From: Simon Riggs <simon(at)2ndQuadrant(dot)com>
To: Tom Lane <tgl(at)sss(dot)pgh(dot)pa(dot)us>
Cc: pgsql-hackers(at)postgreSQL(dot)org
Subject: Re: We need to rethink relation cache entry rebuild
Date: 2010-01-10 11:25:52
Message-ID: 1263122752.19367.139183.camel@ebony
Views: Raw Message | Whole Thread | Download mbox | Resend email
Lists: pgsql-hackers

On Fri, 2010-01-08 at 20:01 -0500, Tom Lane wrote:
> I mentioned earlier that buildfarm member jaguar (that's the one that
> builds with CLOBBER_CACHE_ALWAYS) was showing suspicious intermittent
> failures. There's another one today:
> http://buildfarm.postgresql.org/cgi-bin/show_log.pl?nm=jaguar&dt=2010-01-08%2004:00:02

Thanks for looking into that; I'm sorry that I was too busy on HS things
and was forced to hand back when the issue occurred earlier.

> What I have in mind is to rewrite RelationClearRelation

That sounds like it is an isolated fix, so that's good from where I'm
sitting.

I will leave off coding anything around VFI until this is done. I was
realistically around 2 weeks from doing that anyway, so I don't foresee
any delay for HS.

--
Simon Riggs www.2ndQuadrant.com


From: Tom Lane <tgl(at)sss(dot)pgh(dot)pa(dot)us>
To: pgsql-hackers(at)postgreSQL(dot)org
Subject: Re: We need to rethink relation cache entry rebuild
Date: 2010-01-10 23:57:44
Message-ID: 4389.1263167864@sss.pgh.pa.us
Views: Raw Message | Whole Thread | Download mbox | Resend email
Lists: pgsql-hackers

I wrote:
> Basically I think we have to fix this by ensuring that an error escape
> can't occur while a relcache entry is in a partially rebuilt state.

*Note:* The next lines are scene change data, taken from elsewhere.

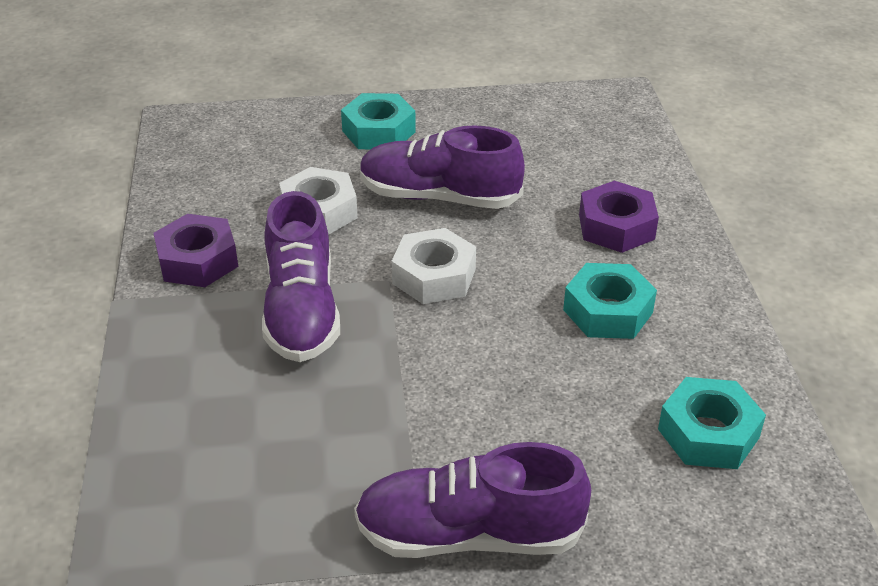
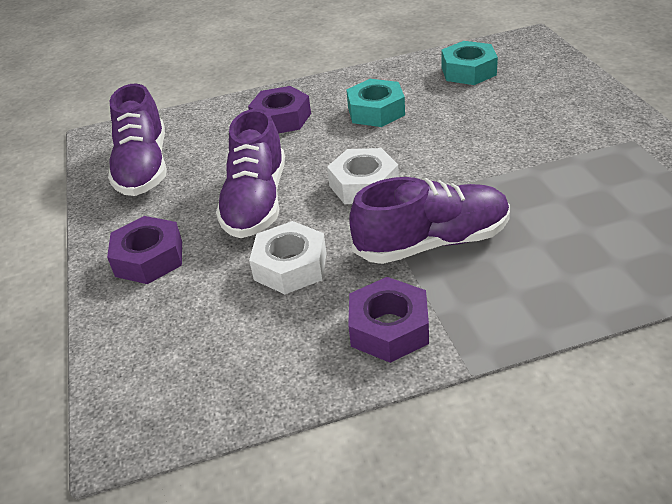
camera: 95 degrees left, 0 degrees up
turquoise nut [341,93,416,149] -> purple nut [107,216,182,284]
purple shoe [354,442,591,558] -> purple shoe moved to [108,84,167,196]

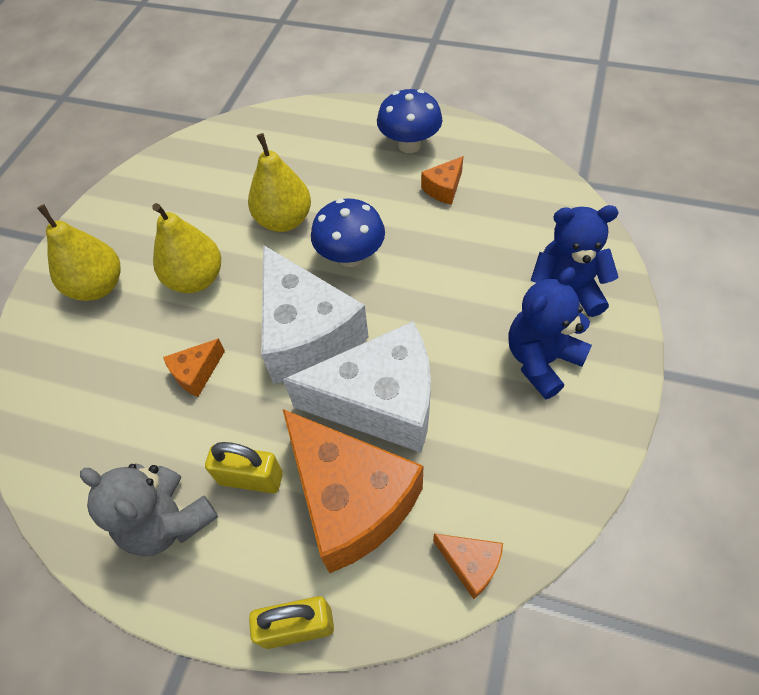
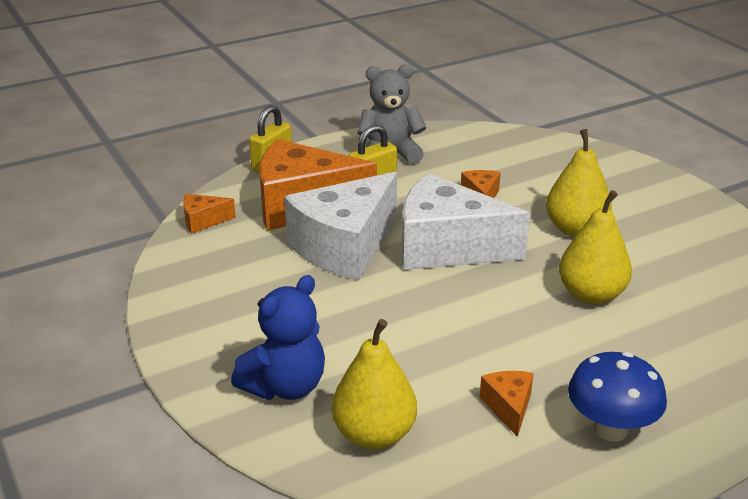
camera: 130 degrees right, 25 degrees down
yellow pear [37,205,121,301] -> yellow pear moved to [332,319,417,449]
blue mushroom [311,198,385,267] -> none
blue teddy bear [508,267,592,399] -> none

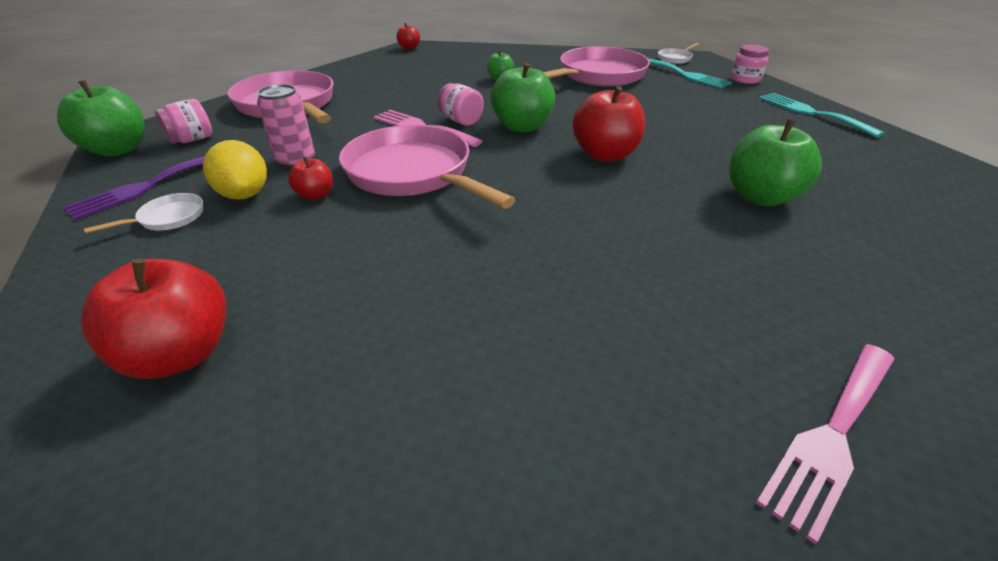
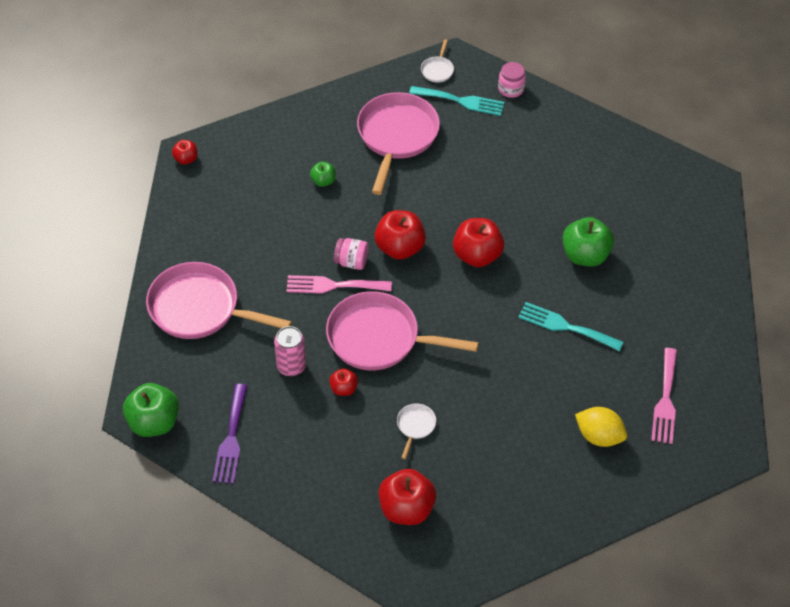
camera: 35 degrees left, 15 degrees up
white pan [84,193,203,234] -> white pan moved to [397,403,436,459]
pink jar [155,99,212,144] -> none
yellow lemon [203,140,267,200] -> yellow lemon moved to [575,407,627,447]
green apple [490,63,555,132] -> red apple [375,210,426,260]
turquoise fork [759,93,885,138] -> turquoise fork moved to [518,302,624,351]

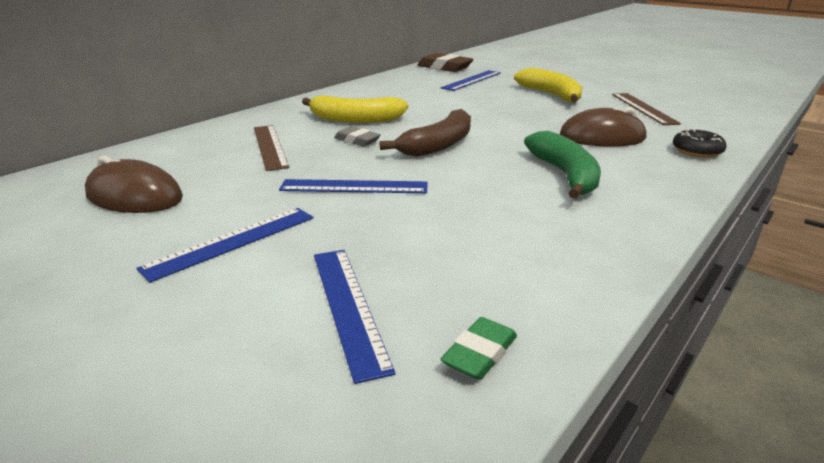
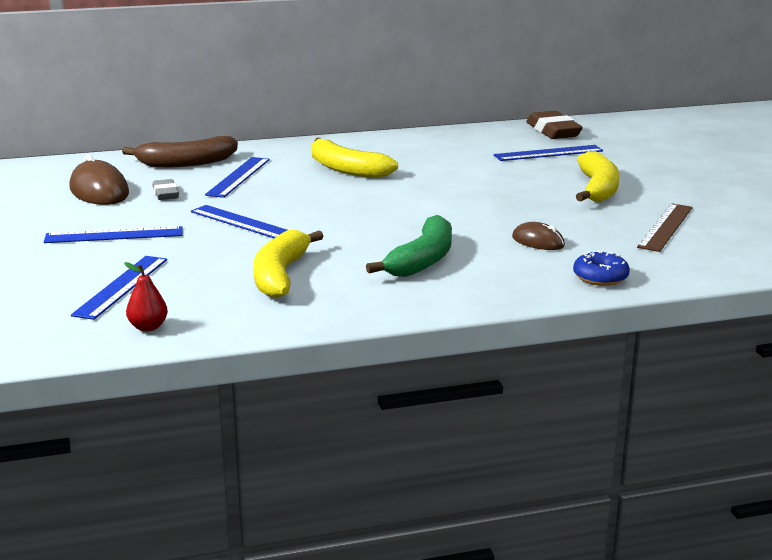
camera: 35 degrees right, 5 degrees down
brown ruler [254,125,289,171] -> blue ruler [205,157,270,198]
grey eraser [334,127,381,146] -> grey eraser moved to [153,179,179,200]
brown banana [380,109,471,157] -> brown banana moved to [122,136,238,167]
green eraser [441,317,517,380] -> red pear [124,262,168,331]
brown mouse [560,107,647,147] -> brown mouse [512,222,565,250], size x0.59
black donut [673,128,727,158] -> blue donut [573,251,630,286]
none -> yellow banana [254,230,324,299]

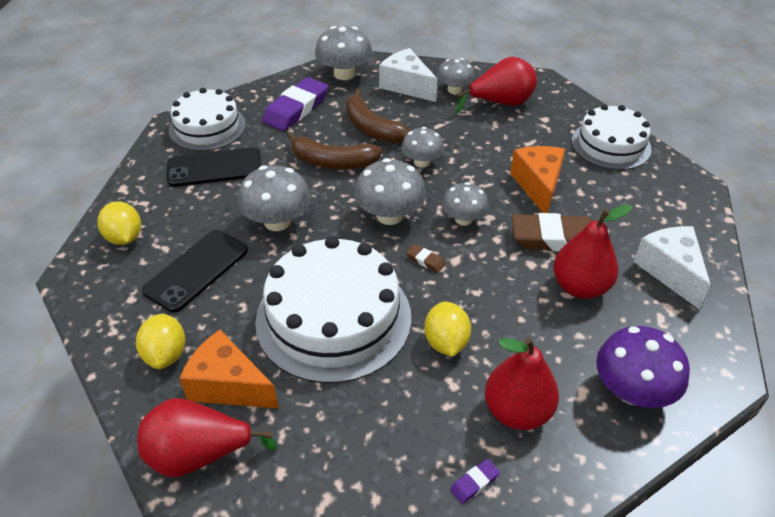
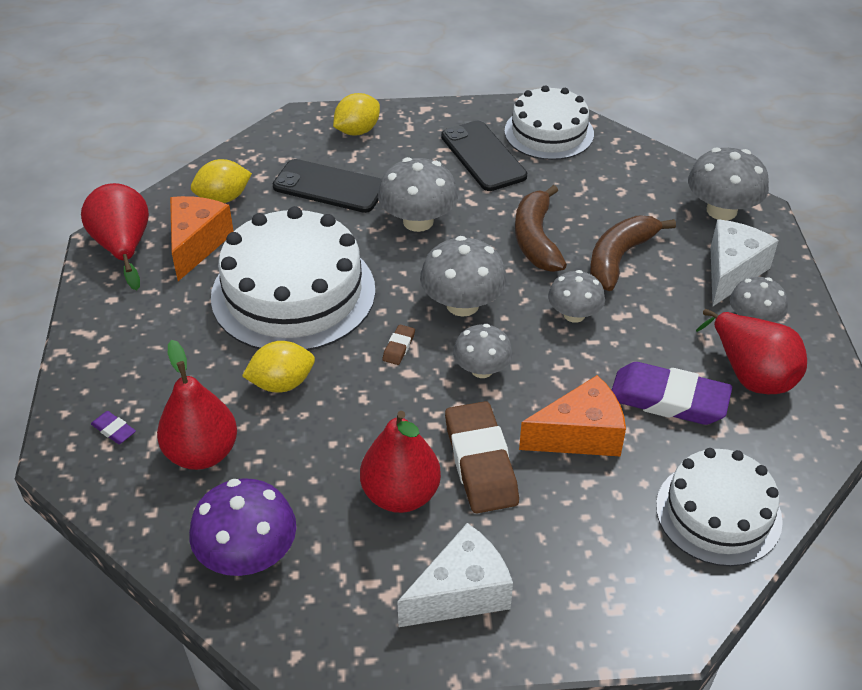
camera: 75 degrees right, 0 degrees up
purple eraser [262,77,329,131] -> purple eraser moved to [612,362,732,425]

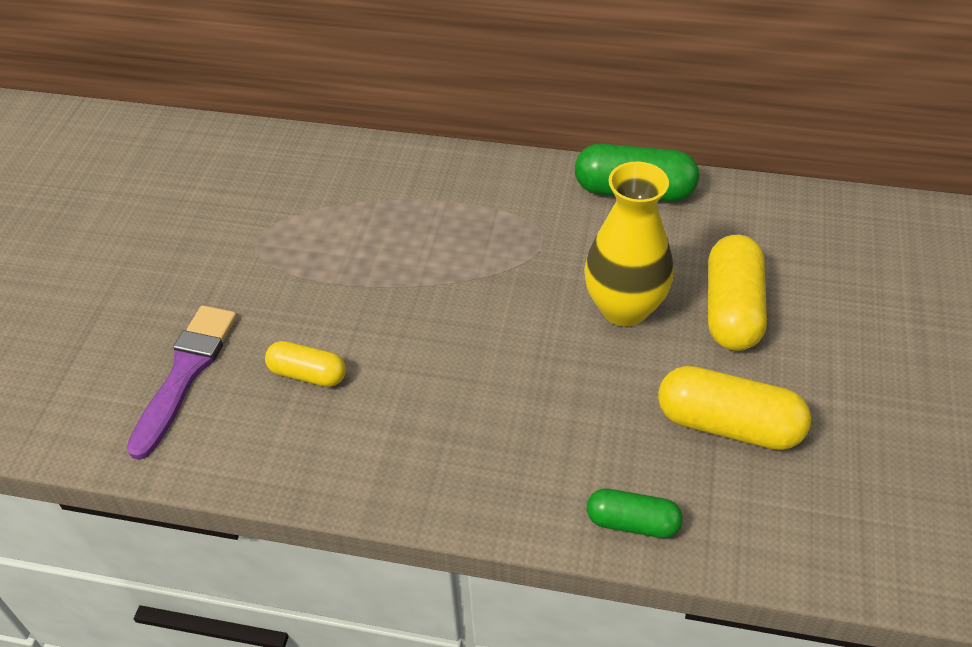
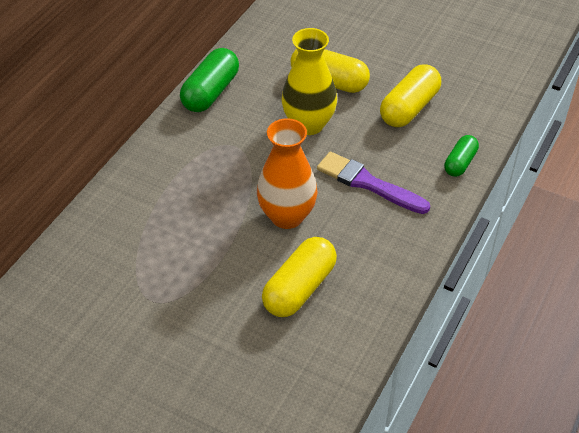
camera: 75 degrees left, 0 degrees up
purple brush [127,305,237,460] -> purple brush moved to [317,152,430,214]
yellow capsule [265,341,346,387] -> yellow capsule [262,237,337,317], size x1.67
none -> orange vase [257,118,317,229]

Attached is a draft patch for this. In addition to fixing the stated
problem, it also takes care of a thinko that I found along the way:
RelationClearRelation assumes that any rd_indexprs or rd_indpred trees
can be freed by deleting the rd_indexcxt context, as the comments in
rel.h imply. But actually the code that loads those fields was putting
the trees directly into CacheMemoryContext, meaning that a cache flush
on an index that has expressions or a predicate would result in a
session-lifespan memory leak.

I think this is not too complicated to back-patch --- if anything the
logic is simpler than before. Comments?

regards, tom lane

Attachment Content-Type Size
relcache-rebuild-fix.patch text/x-patch 21.0 KB

From: Alvaro Herrera <alvherre(at)commandprompt(dot)com>
To: Greg Sabino Mullane <greg(at)turnstep(dot)com>
Cc: pgsql-hackers(at)postgresql(dot)org
Subject: Re: Build farm tweaks
Date: 2010-01-18 15:40:35
Message-ID: 20100118154034.GA3617@alvh.no-ip.org
Views: Raw Message | Whole Thread | Download mbox | Resend email
Lists: pgsql-hackers

Greg Sabino Mullane wrote:
>
> -----BEGIN PGP SIGNED MESSAGE-----
> Hash: RIPEMD160
>
>
> > I mentioned earlier that buildfarm member jaguar (that's the one that
> > builds with CLOBBER_CACHE_ALWAYS) was showing suspicious intermittent
> > failures.
>
> Tom, this brings up another question: is there any flag, environment,
> forced resource limitation, etc. that you or others would like to see
> in the build farm? I'd be happy to apply anything to my animal, for
> example, as it's running on a fairly standard Linux distro and I'd
> like it to be more 'useful'.

At the very least I think we would benefit from more cache-clobbering
animals. (It'd be nice to display that flag in the buildfarm dashboard
too ...)

BTW I find it a bit surprising that we have more 8.3 animals than 8.4
... I guess this is just because there's no auto-add of branches to
animals when new major versions are released.

--
Alvaro Herrera http://www.CommandPrompt.com/
The PostgreSQL Company - Command Prompt, Inc.